The outlook looked no more promising with the Confederation of British Industry reporting that export orders were at their lowest for almost a year. However, the prospects for factory gate inflation have improved, according to the CBI's latest survey of manufacturers.

The size of the trade gap surprised the City which had been forecasting a deficit of pounds .7bn. An improvement in the oil deficit, as some of the maintenance work on North Sea oil fields ended, was outweighed by a deterioration in the balance on total manufactures.

Non-oil exports fell in August, while imports rose in most principal categories. The decline in exports was concentrated in finished manufactures, while the rise in imports was principally in semi-manufactures.

The slowdown in exports will continue in the immediate future, suggested the CBI's September survey of manufacturers. This showed export demand at its least buoyant since last October.

Some 25 per cent of companies reported that their export order books were above normal while 23 per cent said they were below normal. This left a net balance of just 2 per cent, down from 7 per cent in August, and a high of 20 per cent in June.

There was more encouraging news on the outlook for factory gate inflation, with a balance of 7 per cent expecting to increase rather than decrease output prices. This was the lowest since May 1994.

Sudhir Janankar, an economist at the CBI, said that with companies facing tough competitive conditions in both home and overseas markets, "this now seems set to restrain firmly their ability to secure price rises over the coming months".

The deterioration in the trade gap has now been evident since spring.
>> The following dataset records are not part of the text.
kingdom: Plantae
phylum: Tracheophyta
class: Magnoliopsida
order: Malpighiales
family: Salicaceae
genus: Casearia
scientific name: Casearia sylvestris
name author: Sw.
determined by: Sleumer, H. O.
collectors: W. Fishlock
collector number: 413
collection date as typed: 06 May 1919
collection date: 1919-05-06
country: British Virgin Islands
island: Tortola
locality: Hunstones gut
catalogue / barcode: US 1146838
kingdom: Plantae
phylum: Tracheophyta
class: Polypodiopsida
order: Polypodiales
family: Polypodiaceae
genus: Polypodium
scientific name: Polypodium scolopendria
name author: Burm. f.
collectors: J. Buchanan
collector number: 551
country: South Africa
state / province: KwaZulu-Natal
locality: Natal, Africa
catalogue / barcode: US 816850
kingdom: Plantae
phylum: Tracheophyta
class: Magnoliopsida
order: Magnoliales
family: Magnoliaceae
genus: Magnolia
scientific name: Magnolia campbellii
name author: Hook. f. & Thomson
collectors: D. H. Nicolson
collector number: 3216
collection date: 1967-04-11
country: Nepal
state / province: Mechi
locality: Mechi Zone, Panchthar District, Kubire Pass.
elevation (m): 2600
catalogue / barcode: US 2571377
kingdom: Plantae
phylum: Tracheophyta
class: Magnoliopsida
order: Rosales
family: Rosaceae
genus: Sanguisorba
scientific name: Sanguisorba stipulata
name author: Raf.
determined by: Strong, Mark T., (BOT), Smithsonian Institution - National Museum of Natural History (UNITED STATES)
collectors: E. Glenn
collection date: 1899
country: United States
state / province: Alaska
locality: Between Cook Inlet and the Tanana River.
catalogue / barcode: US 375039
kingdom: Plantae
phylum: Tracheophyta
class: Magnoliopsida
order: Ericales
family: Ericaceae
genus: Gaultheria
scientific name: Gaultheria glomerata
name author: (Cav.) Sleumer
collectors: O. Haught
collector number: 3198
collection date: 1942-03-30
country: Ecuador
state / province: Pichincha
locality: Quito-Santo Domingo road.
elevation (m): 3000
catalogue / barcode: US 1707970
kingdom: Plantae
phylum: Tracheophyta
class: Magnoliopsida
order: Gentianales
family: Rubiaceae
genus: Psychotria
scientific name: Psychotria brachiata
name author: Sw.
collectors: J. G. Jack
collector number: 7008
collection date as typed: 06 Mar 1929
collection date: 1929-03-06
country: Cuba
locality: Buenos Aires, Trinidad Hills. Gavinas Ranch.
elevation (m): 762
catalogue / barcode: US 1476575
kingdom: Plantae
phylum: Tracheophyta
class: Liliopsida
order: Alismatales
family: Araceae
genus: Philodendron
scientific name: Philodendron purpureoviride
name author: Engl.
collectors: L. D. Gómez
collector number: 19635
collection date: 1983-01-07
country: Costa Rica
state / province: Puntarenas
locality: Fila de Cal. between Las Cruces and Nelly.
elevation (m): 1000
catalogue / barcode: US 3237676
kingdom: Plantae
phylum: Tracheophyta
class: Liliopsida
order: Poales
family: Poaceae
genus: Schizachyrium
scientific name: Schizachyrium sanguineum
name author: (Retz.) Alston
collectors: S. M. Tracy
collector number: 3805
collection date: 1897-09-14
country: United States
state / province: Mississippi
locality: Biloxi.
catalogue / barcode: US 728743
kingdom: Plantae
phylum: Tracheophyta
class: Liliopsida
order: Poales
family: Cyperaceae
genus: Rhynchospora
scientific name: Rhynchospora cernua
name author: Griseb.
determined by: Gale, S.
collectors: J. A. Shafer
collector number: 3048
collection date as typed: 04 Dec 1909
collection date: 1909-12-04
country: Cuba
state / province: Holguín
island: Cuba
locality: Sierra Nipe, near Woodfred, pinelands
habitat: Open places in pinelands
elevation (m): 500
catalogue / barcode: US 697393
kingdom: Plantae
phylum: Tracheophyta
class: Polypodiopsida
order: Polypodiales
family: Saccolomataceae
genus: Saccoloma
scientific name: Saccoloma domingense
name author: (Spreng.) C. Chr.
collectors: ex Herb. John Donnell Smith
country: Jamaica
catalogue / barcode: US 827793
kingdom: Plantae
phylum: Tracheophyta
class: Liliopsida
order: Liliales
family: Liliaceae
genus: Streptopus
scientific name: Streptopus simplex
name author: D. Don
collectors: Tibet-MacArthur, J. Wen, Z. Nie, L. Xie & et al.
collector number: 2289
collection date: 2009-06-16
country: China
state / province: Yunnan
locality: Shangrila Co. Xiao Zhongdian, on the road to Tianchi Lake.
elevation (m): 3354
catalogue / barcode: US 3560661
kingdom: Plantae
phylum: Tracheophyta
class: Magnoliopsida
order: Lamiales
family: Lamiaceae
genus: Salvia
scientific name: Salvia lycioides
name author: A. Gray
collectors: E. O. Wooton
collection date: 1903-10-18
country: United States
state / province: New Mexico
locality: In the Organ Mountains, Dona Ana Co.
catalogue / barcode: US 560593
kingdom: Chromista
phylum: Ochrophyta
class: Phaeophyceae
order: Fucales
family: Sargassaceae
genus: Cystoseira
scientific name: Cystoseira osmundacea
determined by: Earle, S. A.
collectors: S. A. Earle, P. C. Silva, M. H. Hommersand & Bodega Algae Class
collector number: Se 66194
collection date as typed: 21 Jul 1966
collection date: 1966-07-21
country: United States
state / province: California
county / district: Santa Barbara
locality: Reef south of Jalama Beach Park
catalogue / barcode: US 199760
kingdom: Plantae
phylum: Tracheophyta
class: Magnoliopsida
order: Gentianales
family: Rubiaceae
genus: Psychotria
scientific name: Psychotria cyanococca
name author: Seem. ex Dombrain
In the three months to August, the non-EC deficit ran at pounds 2.6bn, compared with pounds 1.5bn in the previous three months.

The immediate cause is that underlying import volumes have risen sharply in the past six months while export volumes have been flat.

Excluding oil and erratics, the volume of imports rose by 5 per cent in the three months to August, while exports rose by 1 per cent.

On the import front, there are signs that the recent surge has been caused by a pick-up in investment. Capital goods imports increased by 16 per cent in the three months ending August compared with the previous three months. By contrast consumer goods excluding cars fell by 8.5 per cent. The yearly comparison of the three months ending August showed capital goods up by 27 per cent and consumer goods excluding cars up by only 1.5 per cent.

On the export front, what has happened is that Britain's exporters have been hit hard by the slowdown in the US economy which accounts for about a third of non-EU exports. In the three months to August, exports to North America were 7 per cent down on the previous three months. A rise in exports of 4 per cent over the same period to countries outside the OECD and OPEC was not sufficient to make up the shortfall in trade with North America.